There was a further complicating factor – one that was to haunt Bronwen throughout her professional life. The Goodyear genes made for tall women and all the Pugh girls were giants. Gwyneth was just over six foot, her mother and two sisters just under. So Bronwen was deemed by the standards of the day too tall to be a successful actress. Even in later, more tolerant times tall actresses like Hollywood star Sigourney Weaver have struggled to find female leads (she was sidelined into science fiction), but back in the 1940s anyone over five foot six faced a bleak future. Leading men had to gaze masculinely down on their petite feminine charges – women like Celia Johnson, Olivia de Havilland and Audrey Hepburn. Actresses approaching six foot would find it impossible to persuade casting directors of their merits. Of Bronwen’s generation, only the well-connected and extraordinarily talented Vanessa Redgrave – for whom she was once mistaken while on a plane – became a star despite her height.
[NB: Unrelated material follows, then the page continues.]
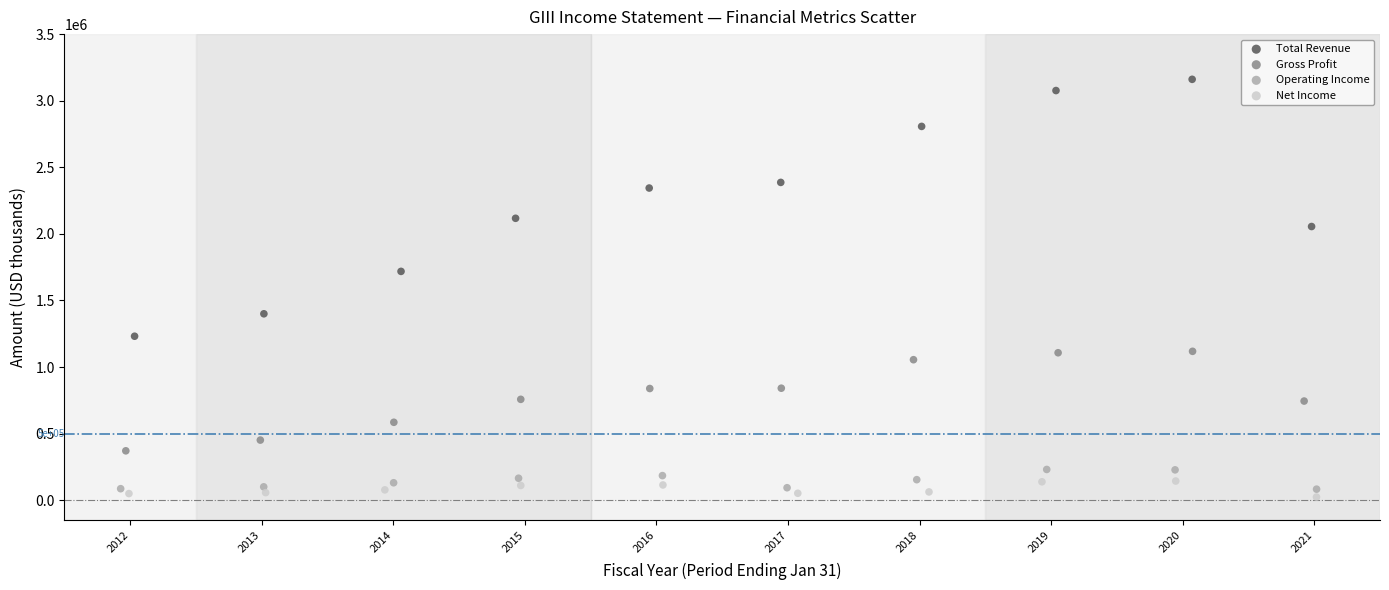

Which series contains the highest Y value?

Total Revenue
And the slight cast in her eye, corrected by surgery in childhood but set to return at various stages of her life, also counted against her in the theatrical world of the 1940s and 1950s. Though today actresses like Imogen Stubbs have won acclaim despite having a squint, four decades ago it was considered an insurmountable obstacle to success on the stage.
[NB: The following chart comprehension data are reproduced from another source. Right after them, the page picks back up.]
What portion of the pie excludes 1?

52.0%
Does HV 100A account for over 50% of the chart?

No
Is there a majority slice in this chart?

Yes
Bronwen was unusually realistic for an eighteen-year-old about her own talent – or lack of it. It was as if simply being at Central – rather than Oxford – was enough for her. ‘I think that great actresses succeed because they can let go of themselves and become totally someone else. I think that even at that stage I knew myself well enough to know that I couldn’t do that. Obviously later there was an element of letting go in being a model girl, but then it was not about taking on another character. It was simply letting go. I could go half the way, but I was too self-conscious to be an actress.’

Perhaps the final deciding factor was the encouragement of her mentor, Margaret Braund, who was also pushing her towards the teachers’ course. ‘It was not that I didn’t believe in her as an actress. It was rather that I knew she was an intelligent girl and one who would need academic stimulus. You got more of that in the third year of the teachers’ course. For the first two it was virtually the same as the stage course, but in the third year the teachers did subjects like psychology and phonetics. And I also thought that she would make a good teacher. She had imagination and ideas and she could inspire others if she wanted to. Though at this stage she was still quite young for her years, she was quite mature in her dealings with others.’
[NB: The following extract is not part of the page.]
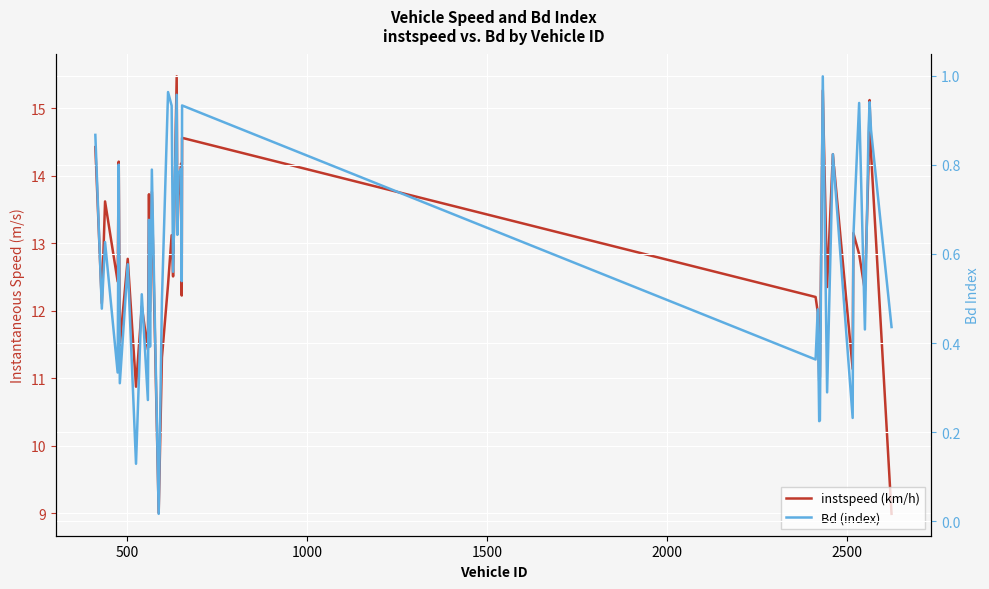

True or false: Bd (index) and instspeed (km/h) cross at least once.

False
After decamping from Dolgellau a term early, she spent the spring and summer of 1948 in Hampstead – part of it acting as housekeeper to her father while her mother packed up their home in Norfolk. Alun Pugh and his youngest daughter also went off together for a motoring holiday in Europe. The stated reason was so that Bronwen could practise her skills as a driver there. She was at the wheel most of the time and although driving on the opposite side of the road might not be considered as the best preparation for the British test, she nevertheless passed with flying colours on her return. ‘We were always taught that getting your driving test was as important, if not more important, than getting your highers. It made you mobile and therefore independent. Being independent was the big thing.’

The real purpose of the trip to the continent, however, was to revisit some of the battlegrounds where Alun Pugh had served in the First World War. Father and daughter did not get as far as the trenches or the graveyards. When it came to that point, he couldn’t go on. ‘He wanted to try, but he couldn’t face it. He didn’t talk about it at all. I was just there.’ The silence that seemed to encase the details of her father’s wartime trauma persisted, but Bronwen became even more acutely aware of the pain it continued to cause him. Perhaps Alun Pugh chose his youngest daughter as his companion on this trip precisely because he knew that she – unlike her more assertive older sisters – would not press him to discuss topics that were difficult for him. She was content simply to let him be.